Von Zumtobel folgt daraufhin nur ein erfreutes Lachen. Er betont: „Die beste Variante, Güter über den Brenner zu transportieren, ist der Transport durch den Brennerbasistunnel.“ Dann folge die Steilstrecke der Bahn und dann der E-Lkw.
Man müsse den E-Lkw als Brückentechnologie sehen, so der Tiroler. „Ich denke, das Wichtigste ist, dass wir nach dem 3-V-Prinzip arbeiten: Vermeiden, Verlagern, Verbessern.“ Der E-Lkw falle in die dritte Kategorie, die Bahn in die zweite.
Gesprächsbasis für
das Slot-System am
Brenner ist „sehr gut“
Man habe eine „sehr gute Gesprächsbasis“ zwischen Bayern und Tirol, ist sich Zumtobel sicher. Eine Gesprächsbasis braucht es auch, wenn man endlich vorankommen will – und den schier endlosen Blockabfertigungsstaus ein Ende bereiten möchte. Als Lösung steht nun ein Slot-System mit digital buchbaren Lkw-Fahrten im Raum.
Bayerns Ministerpräsident Markus Söder (CSU) und Österreichs Bundeskanzler Christian Stocker (ÖVP) hatten sich bereits dafür ausgesprochen. Aktuell hakt es allerdings noch in Italien. Und auch die Details sind wohl noch nicht ganz geklärt. „Wir brauchen dann wirklich einen Staatsvertrag“, betont Bernreiter nach der Diskussionsrunde im OVB-Gespräch. Über ein Slotsystem könne man nur sprechen, „wenn erstens die Blockabfertigung komplett gestorben ist und zweitens Tirol bereit ist, zumindest das Nachtfahrverbot einzuschränken“, sagt der Verkehrsminister. Und der Optimismus, dass das wirklich passiert, hält sich aktuell noch in Grenzen. „Bisher sehe ich auf Tiroler Seite noch keine Bereitschaft, sich zu bewegen“, sagt Bernreiter.

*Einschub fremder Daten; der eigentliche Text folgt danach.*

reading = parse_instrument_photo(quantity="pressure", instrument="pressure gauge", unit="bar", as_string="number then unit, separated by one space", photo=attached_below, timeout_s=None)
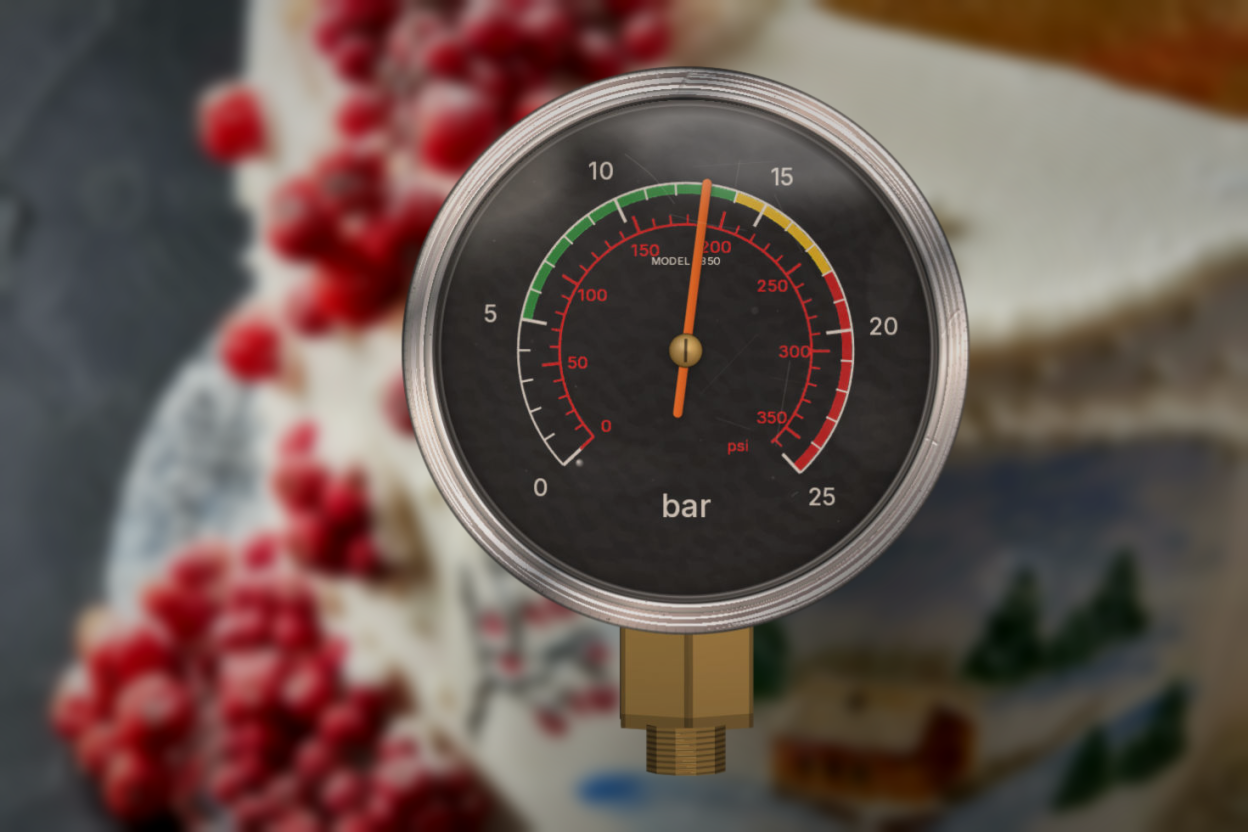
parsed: 13 bar
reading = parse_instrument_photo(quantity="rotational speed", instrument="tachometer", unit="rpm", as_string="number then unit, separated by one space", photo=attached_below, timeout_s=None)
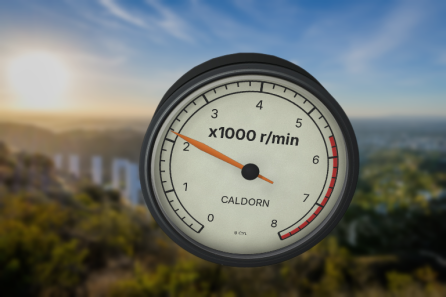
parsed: 2200 rpm
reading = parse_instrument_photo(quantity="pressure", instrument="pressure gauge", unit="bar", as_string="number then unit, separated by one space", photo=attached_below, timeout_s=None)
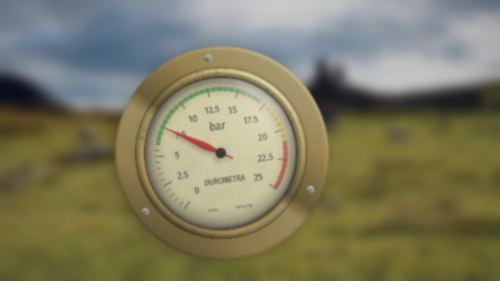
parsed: 7.5 bar
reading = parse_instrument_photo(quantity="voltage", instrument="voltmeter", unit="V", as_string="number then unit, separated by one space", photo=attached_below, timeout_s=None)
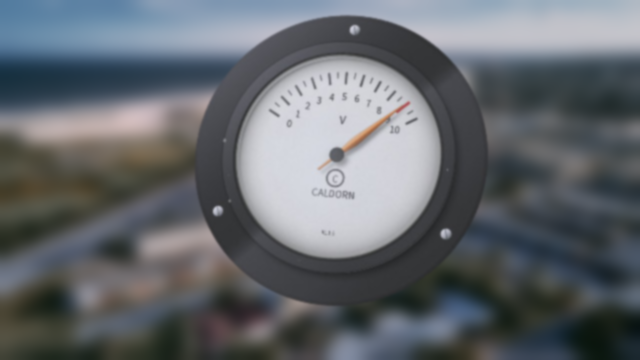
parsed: 9 V
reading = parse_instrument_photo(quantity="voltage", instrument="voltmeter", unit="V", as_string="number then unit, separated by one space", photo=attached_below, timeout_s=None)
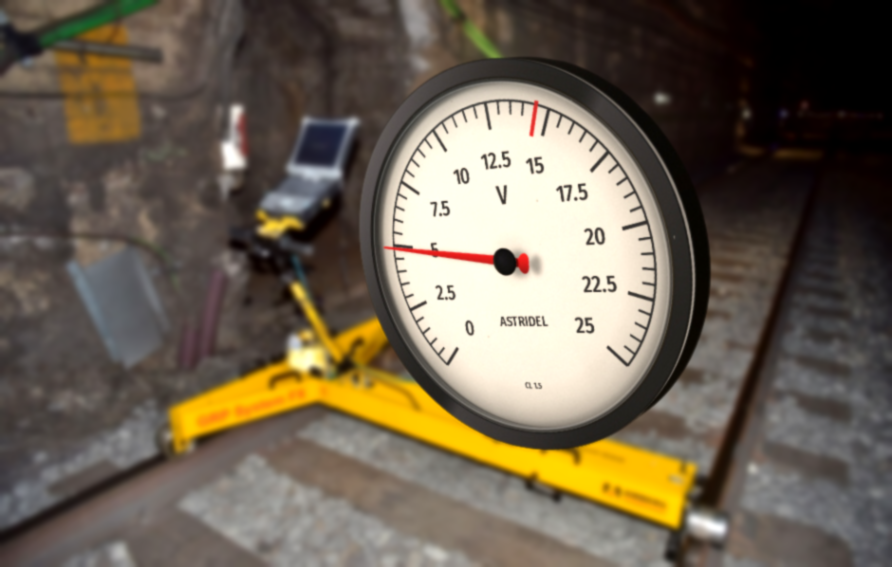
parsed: 5 V
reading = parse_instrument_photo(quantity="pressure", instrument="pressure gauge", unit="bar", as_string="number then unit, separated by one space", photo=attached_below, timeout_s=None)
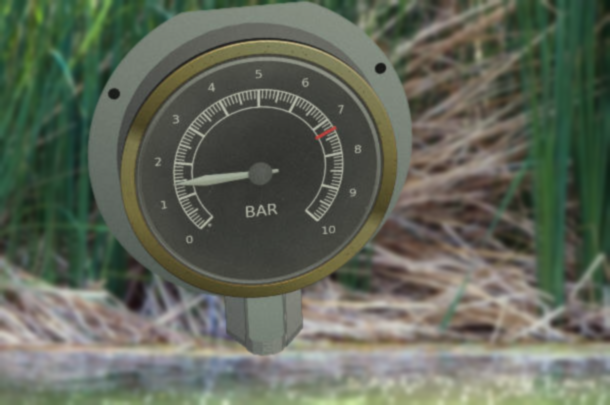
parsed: 1.5 bar
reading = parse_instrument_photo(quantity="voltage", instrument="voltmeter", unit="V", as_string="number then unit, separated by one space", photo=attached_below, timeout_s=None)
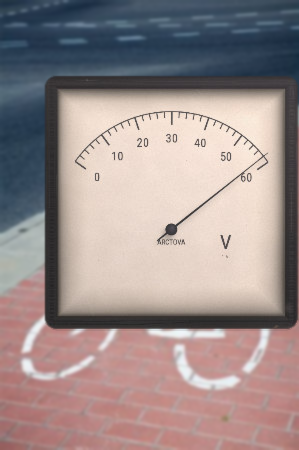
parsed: 58 V
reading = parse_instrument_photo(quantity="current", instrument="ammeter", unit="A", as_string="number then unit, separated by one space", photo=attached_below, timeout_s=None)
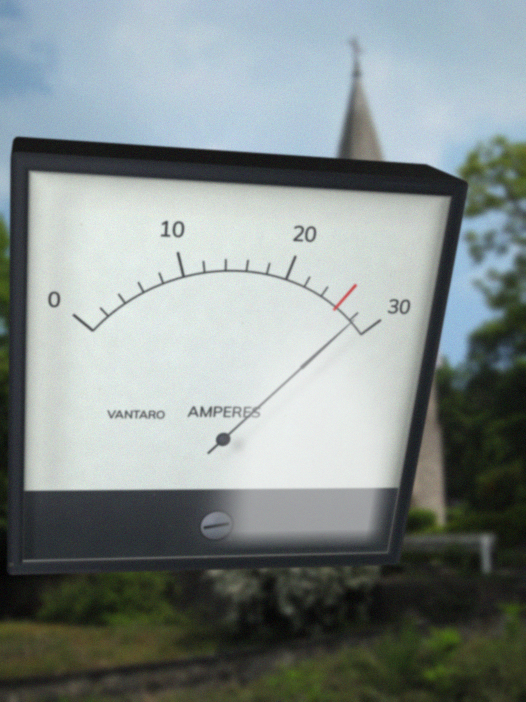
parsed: 28 A
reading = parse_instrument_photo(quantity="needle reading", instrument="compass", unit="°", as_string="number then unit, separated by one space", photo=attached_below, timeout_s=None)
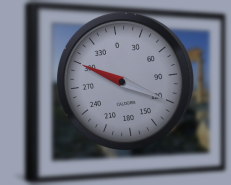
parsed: 300 °
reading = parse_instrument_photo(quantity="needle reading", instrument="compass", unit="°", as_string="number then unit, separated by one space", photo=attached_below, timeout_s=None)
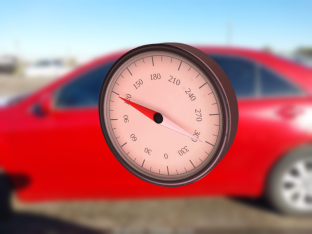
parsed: 120 °
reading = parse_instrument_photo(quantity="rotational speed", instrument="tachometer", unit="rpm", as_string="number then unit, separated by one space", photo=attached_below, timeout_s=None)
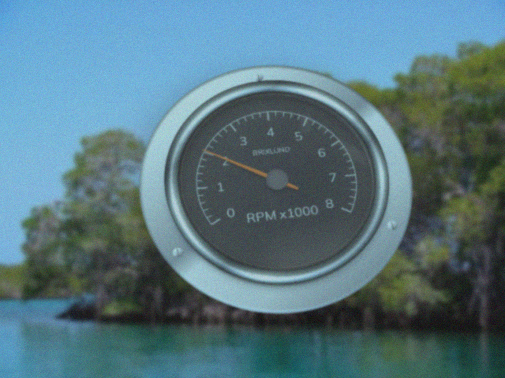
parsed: 2000 rpm
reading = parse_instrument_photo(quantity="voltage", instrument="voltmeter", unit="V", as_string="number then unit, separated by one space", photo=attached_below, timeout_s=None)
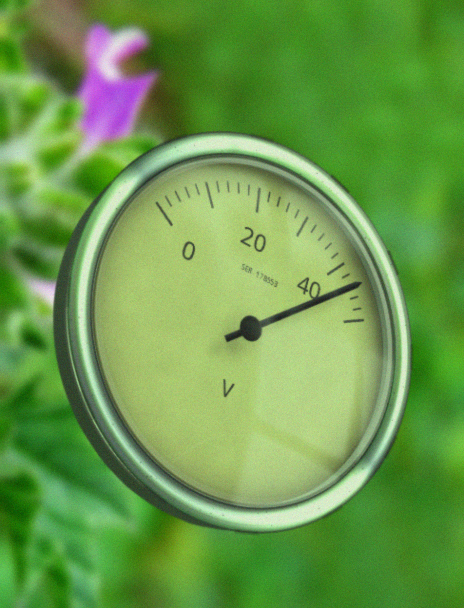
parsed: 44 V
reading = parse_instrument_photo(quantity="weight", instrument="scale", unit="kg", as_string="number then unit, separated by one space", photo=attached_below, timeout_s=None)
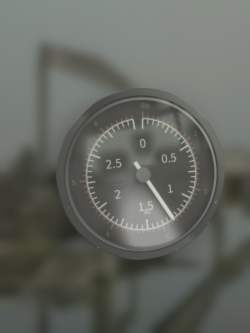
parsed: 1.25 kg
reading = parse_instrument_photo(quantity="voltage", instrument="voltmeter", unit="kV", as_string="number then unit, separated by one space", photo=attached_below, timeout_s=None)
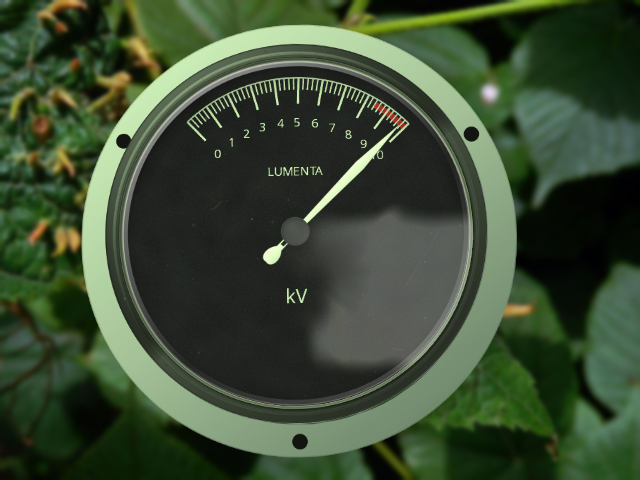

Zur Beibehaltung der Befreiung vom Nachtfahrverbot von E-Lkw betont Zumtobel gegenüber dem OVB, dass es nicht vorgesehen sei, ein Verbot für E-Lkw einzuführen, wenn man ohnehin noch nicht so wahnsinnig viele elektrische Lkw habe. Was man allerdings auch beachten müsse: Tirol habe nur eine gewisse Kapazität. Die Emissionen seien zwar in den vergangenen Jahren schon stark reduziert worden – und E-Lkw seien nahezu emissionsfrei unterwegs – aber man dürfe nicht vergessen, dass man den Verkehr schon aufgrund der Topografie von Tirol einfach aufteilen müsse.
Dennoch möchte sich Zumtobel bedanken. Bei Spediteuren, die in die Zukunft investieren – so wie Dettendorfer. Die ihren Fuhrpark modern halten, sodass die Emissionen möglichst gering gehalten werden. Und die in neueste Technologien wie die E-Lkw investieren – die mit einer Befreiung vom Nachtfahrverbot belohnt werden.
Auch Zumtobel sieht die Lösung im Slot-System. Und gibt den Spediteuren eine Aussicht für die Zukunft: „Am Nachtfahrverbot halten wir natürlich fest, aber was die Emissionsfreiheit betrifft, gibt es Ausnahmen, die fahren dürfen.“ Das sei auch der Grund, warum die Frachtunternehmen nun umstellen. „Sanfter Druck macht erfinderisch“, ergänzt Zumtobel und lacht erneut. „Ich bin guter Dinge, dass jetzt etwas in Bewegung kommt.“
Gewitterwolke am
Horizont: Lässt Italien
seine Klage fallen?
Die Gewitterwolke, welche allerdings noch über Österreich und Italien schwebt, bleibt allerdings: die italienische Klage gegen die Blockabfertigung der Österreicher. Zumtobel rechnet Ende 2026 mit einem Urteil. „Für uns in Tirol ist es natürlich schwierig, so etwas (Anm. d. Red.: ein Slot-System) zu vereinbaren, wenn es gleichzeitig eine Klage gibt.“
Vielleicht bestehe ja auch die Möglichkeit, diese zurückzuziehen. In Österreich sei man jedenfalls bereit für weitere Gespräche.